La revue mensuelle Positif consacre, dans son numéro de mai 2011, un dossier au cinéma numérique, à la fin de la pellicule photochimique ; dossier coordonné par Jean-Pierre Berthomé. Six éléments constituent ce dossier concis (26 p.), précis et synthétique, faisant le tour de la "révolution numérique" : les décors, l'étalonnage, le montage, le son, la dématérialisation des copies et la restauration numérique des films anciens (cf. sommaire exact du dossier).
Mai 2011, N° 603, 7,8 € |
Tout d'abord, l'opposition analogique / numérique, commode, se révèle confuse et, sur certains points, erronée (cf. la "fausse homogénéité des techniques pré-numériques") ; elle apparaît surtout comme une reconstruction avantageuse pour reléguer des techniques anciennes que supplantent "des" technologies numériques, pour le meilleur et pour le pire. Michel Chion dans son article sur les "sons numériques" stigmatise la notion de "numérique" et montre qu'elle mêle, selon lui, des aspects hétérogènes : la miniaturisation des appareils, le montage virtuel et le rapport signal/bruit. L'auteur développe à cette occasion une critique féconde du technicisme.
Avec le montage virtuel, qui commence avec "Coup de coeur" (1981) puis "Cotton Club" de Francis Ford Coppola, on assiste au développement d'innombrables versions (relevant davantage des marketing cuts que director's cuts). Le numérique confère au cinéma la pluralité des variantes, la trace des brouillons, alors que la littérature les voit disparaître.

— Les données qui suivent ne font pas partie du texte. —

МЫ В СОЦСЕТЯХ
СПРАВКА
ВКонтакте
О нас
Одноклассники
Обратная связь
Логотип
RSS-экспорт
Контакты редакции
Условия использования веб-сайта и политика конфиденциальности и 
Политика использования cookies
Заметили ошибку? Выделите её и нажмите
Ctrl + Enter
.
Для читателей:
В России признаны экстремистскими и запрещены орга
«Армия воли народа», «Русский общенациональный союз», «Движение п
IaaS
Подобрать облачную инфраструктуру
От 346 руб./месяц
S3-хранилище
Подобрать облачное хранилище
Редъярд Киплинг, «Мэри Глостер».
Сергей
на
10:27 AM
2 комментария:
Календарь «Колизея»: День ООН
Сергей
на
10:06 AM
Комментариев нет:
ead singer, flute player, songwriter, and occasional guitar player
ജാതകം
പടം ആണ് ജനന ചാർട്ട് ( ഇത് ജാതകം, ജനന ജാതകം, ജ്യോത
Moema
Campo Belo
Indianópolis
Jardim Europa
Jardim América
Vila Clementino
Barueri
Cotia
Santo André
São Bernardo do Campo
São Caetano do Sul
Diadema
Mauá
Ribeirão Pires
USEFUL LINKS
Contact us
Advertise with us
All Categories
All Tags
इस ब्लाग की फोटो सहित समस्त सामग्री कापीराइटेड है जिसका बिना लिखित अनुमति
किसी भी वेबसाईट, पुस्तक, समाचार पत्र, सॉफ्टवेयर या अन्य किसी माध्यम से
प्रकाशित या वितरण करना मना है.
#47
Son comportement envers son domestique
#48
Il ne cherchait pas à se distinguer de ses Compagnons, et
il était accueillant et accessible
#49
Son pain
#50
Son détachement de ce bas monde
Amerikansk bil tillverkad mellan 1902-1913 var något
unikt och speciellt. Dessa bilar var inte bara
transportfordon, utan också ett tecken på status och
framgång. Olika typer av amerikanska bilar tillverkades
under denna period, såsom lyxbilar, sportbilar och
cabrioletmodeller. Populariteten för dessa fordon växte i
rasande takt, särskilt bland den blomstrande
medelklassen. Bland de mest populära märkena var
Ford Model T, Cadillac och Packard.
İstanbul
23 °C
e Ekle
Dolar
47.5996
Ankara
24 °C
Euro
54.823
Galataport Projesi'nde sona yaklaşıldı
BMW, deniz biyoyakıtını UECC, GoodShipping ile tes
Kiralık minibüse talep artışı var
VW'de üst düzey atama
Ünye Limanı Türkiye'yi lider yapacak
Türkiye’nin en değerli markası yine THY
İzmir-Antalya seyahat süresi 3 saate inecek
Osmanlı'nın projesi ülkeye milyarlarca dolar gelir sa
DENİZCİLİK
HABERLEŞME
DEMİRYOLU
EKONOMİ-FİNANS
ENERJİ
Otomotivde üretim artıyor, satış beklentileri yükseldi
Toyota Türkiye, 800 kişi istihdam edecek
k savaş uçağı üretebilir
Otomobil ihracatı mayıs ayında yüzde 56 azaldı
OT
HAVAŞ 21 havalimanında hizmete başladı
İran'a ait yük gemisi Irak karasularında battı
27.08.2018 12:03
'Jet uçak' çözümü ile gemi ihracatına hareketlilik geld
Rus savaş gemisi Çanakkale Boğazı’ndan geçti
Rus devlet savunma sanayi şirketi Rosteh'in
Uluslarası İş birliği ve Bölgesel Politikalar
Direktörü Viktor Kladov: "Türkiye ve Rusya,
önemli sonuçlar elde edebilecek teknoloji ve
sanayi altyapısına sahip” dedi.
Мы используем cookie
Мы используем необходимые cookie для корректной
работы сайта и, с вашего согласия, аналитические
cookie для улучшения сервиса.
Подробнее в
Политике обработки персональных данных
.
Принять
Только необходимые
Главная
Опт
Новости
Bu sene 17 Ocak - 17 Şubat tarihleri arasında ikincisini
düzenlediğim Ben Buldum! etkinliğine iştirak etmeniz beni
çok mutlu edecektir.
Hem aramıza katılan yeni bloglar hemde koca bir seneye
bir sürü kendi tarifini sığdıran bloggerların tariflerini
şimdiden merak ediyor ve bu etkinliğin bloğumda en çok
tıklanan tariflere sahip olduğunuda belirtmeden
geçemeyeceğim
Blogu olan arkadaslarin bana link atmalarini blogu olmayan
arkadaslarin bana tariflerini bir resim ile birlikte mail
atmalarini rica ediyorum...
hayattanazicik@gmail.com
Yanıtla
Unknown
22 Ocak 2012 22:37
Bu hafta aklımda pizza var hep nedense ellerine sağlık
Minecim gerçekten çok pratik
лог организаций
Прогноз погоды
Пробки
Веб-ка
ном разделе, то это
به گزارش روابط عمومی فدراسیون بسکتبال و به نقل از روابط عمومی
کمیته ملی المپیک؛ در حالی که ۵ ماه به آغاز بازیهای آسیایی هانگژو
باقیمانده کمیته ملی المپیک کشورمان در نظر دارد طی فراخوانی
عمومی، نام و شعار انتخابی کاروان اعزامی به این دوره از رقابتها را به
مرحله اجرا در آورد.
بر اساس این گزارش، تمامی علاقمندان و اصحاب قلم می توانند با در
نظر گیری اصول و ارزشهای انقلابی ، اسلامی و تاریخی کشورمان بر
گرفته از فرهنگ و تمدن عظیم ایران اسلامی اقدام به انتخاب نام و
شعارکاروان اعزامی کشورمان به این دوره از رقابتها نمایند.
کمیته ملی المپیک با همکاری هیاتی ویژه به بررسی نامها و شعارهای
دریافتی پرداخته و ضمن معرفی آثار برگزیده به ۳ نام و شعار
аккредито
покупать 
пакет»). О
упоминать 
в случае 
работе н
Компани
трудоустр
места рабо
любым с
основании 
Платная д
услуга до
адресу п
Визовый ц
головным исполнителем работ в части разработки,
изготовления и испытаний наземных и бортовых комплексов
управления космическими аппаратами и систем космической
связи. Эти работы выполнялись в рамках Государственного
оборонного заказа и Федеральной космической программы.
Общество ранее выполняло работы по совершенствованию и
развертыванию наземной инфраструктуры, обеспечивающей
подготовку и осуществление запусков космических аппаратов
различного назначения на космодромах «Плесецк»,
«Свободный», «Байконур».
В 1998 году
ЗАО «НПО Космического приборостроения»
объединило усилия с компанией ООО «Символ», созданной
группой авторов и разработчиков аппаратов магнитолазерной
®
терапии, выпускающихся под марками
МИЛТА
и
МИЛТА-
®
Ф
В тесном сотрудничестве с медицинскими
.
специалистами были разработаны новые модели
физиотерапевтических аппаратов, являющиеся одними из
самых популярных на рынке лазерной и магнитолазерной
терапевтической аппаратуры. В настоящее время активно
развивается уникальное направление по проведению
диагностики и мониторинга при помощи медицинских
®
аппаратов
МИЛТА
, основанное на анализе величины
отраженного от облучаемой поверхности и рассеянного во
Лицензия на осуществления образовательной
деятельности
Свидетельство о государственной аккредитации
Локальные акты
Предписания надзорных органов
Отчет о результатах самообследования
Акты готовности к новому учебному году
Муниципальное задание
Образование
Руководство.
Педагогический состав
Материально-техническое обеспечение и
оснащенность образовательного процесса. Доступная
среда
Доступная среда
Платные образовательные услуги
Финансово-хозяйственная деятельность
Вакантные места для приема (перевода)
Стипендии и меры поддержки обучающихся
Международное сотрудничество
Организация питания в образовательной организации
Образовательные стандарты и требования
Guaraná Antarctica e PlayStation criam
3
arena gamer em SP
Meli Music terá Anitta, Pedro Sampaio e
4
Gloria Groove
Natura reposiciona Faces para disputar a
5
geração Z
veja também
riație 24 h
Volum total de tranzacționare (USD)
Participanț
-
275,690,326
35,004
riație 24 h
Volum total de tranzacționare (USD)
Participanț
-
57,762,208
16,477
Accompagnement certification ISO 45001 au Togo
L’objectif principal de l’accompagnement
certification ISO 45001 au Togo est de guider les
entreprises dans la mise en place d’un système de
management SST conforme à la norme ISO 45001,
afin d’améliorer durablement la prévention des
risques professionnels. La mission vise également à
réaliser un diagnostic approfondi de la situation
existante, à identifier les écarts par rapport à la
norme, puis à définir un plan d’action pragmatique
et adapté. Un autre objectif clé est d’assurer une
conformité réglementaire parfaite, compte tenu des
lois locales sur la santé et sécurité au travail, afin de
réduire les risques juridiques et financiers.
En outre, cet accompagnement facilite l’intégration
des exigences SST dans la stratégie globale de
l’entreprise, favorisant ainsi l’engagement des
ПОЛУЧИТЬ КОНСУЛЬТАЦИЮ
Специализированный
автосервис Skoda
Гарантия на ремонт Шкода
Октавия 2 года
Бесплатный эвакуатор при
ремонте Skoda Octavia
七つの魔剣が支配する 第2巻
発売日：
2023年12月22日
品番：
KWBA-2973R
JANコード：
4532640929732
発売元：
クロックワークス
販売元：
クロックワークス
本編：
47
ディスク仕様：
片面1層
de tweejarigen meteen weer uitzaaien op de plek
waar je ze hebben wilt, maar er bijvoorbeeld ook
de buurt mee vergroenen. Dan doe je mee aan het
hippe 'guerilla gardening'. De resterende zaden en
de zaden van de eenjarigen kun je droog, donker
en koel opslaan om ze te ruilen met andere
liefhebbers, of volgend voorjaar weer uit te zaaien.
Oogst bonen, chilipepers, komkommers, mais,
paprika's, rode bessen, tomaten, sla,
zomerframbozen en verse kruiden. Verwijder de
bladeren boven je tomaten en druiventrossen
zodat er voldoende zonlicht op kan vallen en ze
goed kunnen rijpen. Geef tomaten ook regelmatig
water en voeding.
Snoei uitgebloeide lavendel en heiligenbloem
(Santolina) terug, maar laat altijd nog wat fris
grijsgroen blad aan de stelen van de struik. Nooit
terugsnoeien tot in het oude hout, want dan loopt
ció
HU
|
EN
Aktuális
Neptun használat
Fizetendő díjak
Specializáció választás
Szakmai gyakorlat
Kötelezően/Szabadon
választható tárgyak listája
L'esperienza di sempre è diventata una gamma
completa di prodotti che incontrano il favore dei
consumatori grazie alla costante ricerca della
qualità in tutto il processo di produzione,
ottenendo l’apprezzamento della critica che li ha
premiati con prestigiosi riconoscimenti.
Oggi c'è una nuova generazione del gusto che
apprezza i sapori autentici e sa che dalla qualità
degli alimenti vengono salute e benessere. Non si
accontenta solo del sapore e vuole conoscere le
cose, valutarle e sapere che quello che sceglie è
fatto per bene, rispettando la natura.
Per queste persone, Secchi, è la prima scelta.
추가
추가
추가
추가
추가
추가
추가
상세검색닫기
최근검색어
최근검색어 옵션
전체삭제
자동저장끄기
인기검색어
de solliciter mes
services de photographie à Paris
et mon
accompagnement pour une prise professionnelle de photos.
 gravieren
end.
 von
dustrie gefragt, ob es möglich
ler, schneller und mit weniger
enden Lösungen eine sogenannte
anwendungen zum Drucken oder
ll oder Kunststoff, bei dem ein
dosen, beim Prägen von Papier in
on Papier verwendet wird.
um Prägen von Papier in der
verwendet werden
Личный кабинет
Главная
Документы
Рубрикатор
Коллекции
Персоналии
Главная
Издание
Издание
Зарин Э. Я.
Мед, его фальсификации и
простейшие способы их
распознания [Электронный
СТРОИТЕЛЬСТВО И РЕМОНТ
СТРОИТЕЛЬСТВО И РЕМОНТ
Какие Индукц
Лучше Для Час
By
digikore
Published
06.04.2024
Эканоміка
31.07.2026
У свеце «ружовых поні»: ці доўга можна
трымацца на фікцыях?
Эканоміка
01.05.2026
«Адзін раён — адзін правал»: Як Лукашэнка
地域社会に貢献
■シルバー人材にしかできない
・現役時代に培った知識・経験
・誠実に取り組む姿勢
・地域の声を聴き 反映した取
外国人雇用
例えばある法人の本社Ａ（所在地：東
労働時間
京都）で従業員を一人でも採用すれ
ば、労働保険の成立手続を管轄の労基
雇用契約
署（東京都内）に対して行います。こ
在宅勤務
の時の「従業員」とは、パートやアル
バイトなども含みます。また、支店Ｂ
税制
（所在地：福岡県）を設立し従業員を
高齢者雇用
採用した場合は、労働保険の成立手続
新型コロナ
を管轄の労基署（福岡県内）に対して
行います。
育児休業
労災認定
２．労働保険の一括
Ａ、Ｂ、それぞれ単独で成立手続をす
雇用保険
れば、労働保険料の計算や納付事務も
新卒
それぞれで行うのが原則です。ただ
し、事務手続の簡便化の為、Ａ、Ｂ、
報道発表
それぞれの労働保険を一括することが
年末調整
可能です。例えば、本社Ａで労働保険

L'équipement des salles, commencé en 2005 à l'occasion de "Star Wars 3", s'achèvera fin 2012. Toutes les salles seront alors équipées pour le numérique ; afin de donner une chance à toutes les salles (coût : 80 000 € par salle), le CNC a mis en place une aide sélective pour l'équipement des salles (loi du 30 septembre 2010). La disparition prévisible des copies et des laboratoires qui s'en suivra risque d'entraîner la disparition des projections de films anciens, et, par voie de conséquence, de certaines formes de cinéphilie.
Alors intervient la réflexion sur la restauration (recadrage, colorisation) des films. Cette restauration pose les questions de la cohérence d'une oeuvre avec une époque et sa technologie, et de son intégrité même. Là où l'on met en avant la capacité de diffuser des films anciens sur les réseaux numériques (TV), François Ede souligne un danger potentiel pour la préservation des oeuvres. Le musée numérique du cinéma dit analogique est encore à imaginer. Notons que le dossier semble ne pas considérer la difficile compatibilité du cinéma numérisé avec une quelconque "chronologie des médias".
Contrairement à l'enthousiasme, béat et intéressé, qui préside d'habitude à la célébration courante et convenue de la révolution numérique, célébration aveugle qui accompagne, pour les justifier toujours les investissements de modernisation, ce dossier dégage les enjeux de tous ordres liés au "tout numérique" dans le cinéma. Important rappel : les avantages indiscutables et spectaculaires des techniques numériques ne vont pas sans contre-parties. Comment limiter au mieux, si cela est possible, certaines des retombées négatives de cette révolution conduite par les intérêts économiques sans souci, souvent, des aspects artistiques.